Shell, the world’s biggest fuel retailer, also believes fuel sales will fall or at best be broadly steady for the first quarter, indicating fuel demand recovery has remained slow amid coronavirus restrictions.
In an update ahead of first-quarter results due April 29, Shell said it expects refined oil product sales at 3.7 million-4.7 million bbl/d for the first quarter compared with just under 4.8 million bbl/d in the last quarter of 2020. It had previously forecast sales of 4 million-5 million bbl/d.
Refinery utilization rates in the quarter stood at 71%-75%, compared with a forecast of 73%-81%.
Shell’s refining margins have improved to around $2.6/bbl in the quarter from $1.6 in the previous quarter.
In gas, Shell said it expected trading results to be “significantly below average.”

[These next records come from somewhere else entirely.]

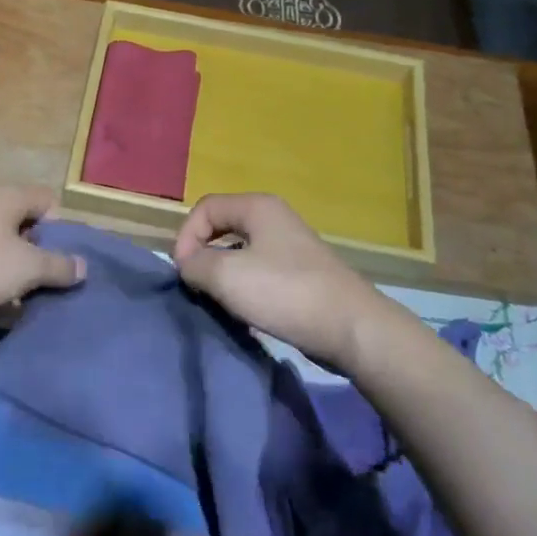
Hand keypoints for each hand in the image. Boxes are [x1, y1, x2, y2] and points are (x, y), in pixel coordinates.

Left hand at [0, 186, 85, 322]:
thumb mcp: (27, 268)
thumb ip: (59, 266)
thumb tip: (83, 266)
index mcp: (8, 198)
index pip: (48, 200)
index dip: (61, 227)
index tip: (61, 257)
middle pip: (24, 225)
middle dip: (38, 254)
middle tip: (46, 282)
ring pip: (1, 248)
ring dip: (14, 273)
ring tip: (23, 302)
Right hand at [173, 192, 396, 370]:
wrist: (352, 328)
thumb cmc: (286, 293)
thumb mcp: (227, 276)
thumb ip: (195, 264)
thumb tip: (188, 264)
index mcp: (257, 207)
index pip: (205, 207)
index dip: (186, 236)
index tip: (183, 272)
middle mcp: (274, 218)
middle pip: (222, 227)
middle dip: (202, 255)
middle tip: (196, 285)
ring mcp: (290, 246)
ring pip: (239, 251)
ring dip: (222, 274)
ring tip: (218, 300)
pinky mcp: (300, 273)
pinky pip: (259, 271)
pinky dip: (244, 286)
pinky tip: (245, 311)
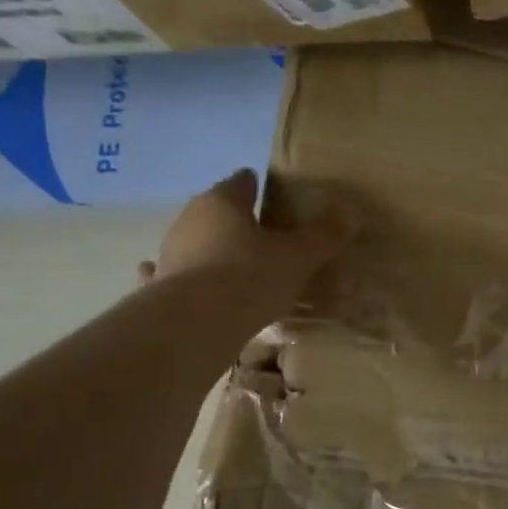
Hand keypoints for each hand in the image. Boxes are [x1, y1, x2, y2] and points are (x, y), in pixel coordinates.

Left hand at [140, 170, 354, 313]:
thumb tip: (348, 213)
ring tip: (238, 265)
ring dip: (213, 250)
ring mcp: (170, 254)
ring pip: (197, 243)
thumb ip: (323, 235)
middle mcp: (190, 220)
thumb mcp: (299, 256)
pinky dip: (188, 277)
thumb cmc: (250, 277)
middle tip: (266, 236)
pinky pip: (178, 276)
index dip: (258, 186)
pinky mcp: (159, 287)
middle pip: (218, 212)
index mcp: (222, 202)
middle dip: (239, 221)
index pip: (242, 182)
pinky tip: (195, 286)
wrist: (194, 326)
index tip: (272, 193)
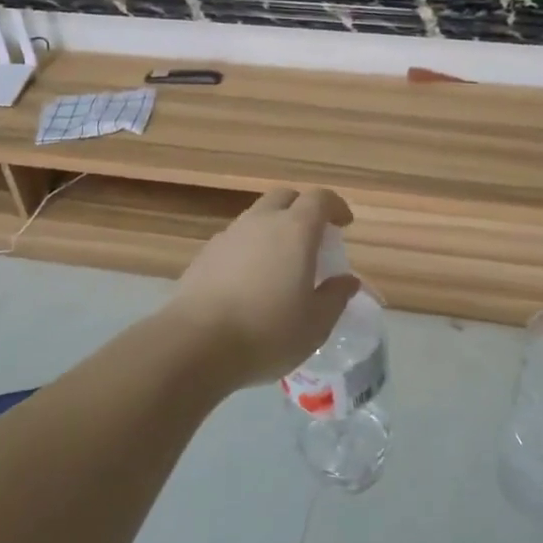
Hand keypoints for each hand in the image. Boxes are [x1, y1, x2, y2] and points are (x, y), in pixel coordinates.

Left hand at [164, 187, 361, 388]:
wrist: (195, 344)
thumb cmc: (267, 331)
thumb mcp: (315, 324)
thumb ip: (335, 297)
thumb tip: (347, 280)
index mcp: (295, 230)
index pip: (320, 199)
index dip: (335, 207)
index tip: (344, 225)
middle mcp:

Shell sees its first-quarter LNG production at 7.8-8.4 million tonnes, compared with 8.2 million in the previous quarter and a forecast of 8 million-8.6 million tonnes.
Total upstream production was expected to rise to 2.4 million-2.48 million boe, at the lower end of the forecasted range, from 2.37 million in fourth-quarter 2020.
An extreme cold snap in Texas is expected to have shrunk its output by 10,000-20,000 bbl/d and to shave up to $200 million from its adjusted first-quarter earnings.
Benchmark crude prices in the first quarter rose around 24% and were trading near $63/bbl on April 7.